Neuroglancer Tourguide

A 3D microscopy viewer with built-in structured-data browsing, plain-English queries powered by Claude / Gemini / OpenAI / local Ollama, and Python analysis (mesh-based or voxel-based, in-browser or on a cloud backend).

This repo contains two flavors of tourguide. Pick the one that fits your situation.

🌐 Web tourguide `web-app/`

Static web app — Neuroglancer embedded in the page, AI agent for natural-language queries and analysis, share links, optional cloud compute backend. Anyone can use it; nothing to install.

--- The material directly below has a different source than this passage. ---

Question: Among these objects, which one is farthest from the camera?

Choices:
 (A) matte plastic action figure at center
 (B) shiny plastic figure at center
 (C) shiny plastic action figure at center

Live: https://tourguide-8j4.pages.dev
Docs: web-app/README.md
Cloud analysis backend (optional, for big data): hf-space/README.md

Best for: trying things out, sharing views with collaborators, exploratory analysis, day-to-day use, sharing data with anyone via a URL.

What it does:

Loads zarr / n5 / Neuroglancer precomputed datasets directly from S3 / GCS / local folders
Natural-language queries against organelle CSVs ("show the largest mito", "plot volume distributions")
Agent-generated Python analysis (regionprops, cc3d, custom code) — in-browser via Pyodide or on the HF Space for bigger volumes
Share-link with NG state + computed tables embedded; persists across browser refreshes
One-click "Copy NG link" for sharing just the viewer state with non-tourguide users
Bring your own AI key (Gemini free tier works great), or run an in-browser model via WebLLM
Can be run fully on-prem (vite preview + local uvicorn for analysis + local Ollama for LLM) — no cloud required

🖥️ Sidecar tourguide `server/`

Python service that runs alongside a local Neuroglancer process, streams screenshots, narrates them with local TTS, and records narrated tour videos. Originally the only flavor; preserved for the workflows the web app doesn't (yet) cover.

Best for: making narrated tour movies, voice cloning with Chatterbox, fully on-prem GPU workflows, batch tour generation.

What it does (in addition to the web app's features):

Voice narration with Chatterbox cloning (GPU TTS)
Movie recording with synchronized narration + multiple transition modes
Local Ollama integration on a GPU box (the web app supports this too via the OpenAI-compatible backend; the sidecar adds Janelia-cluster-friendly conventions on top)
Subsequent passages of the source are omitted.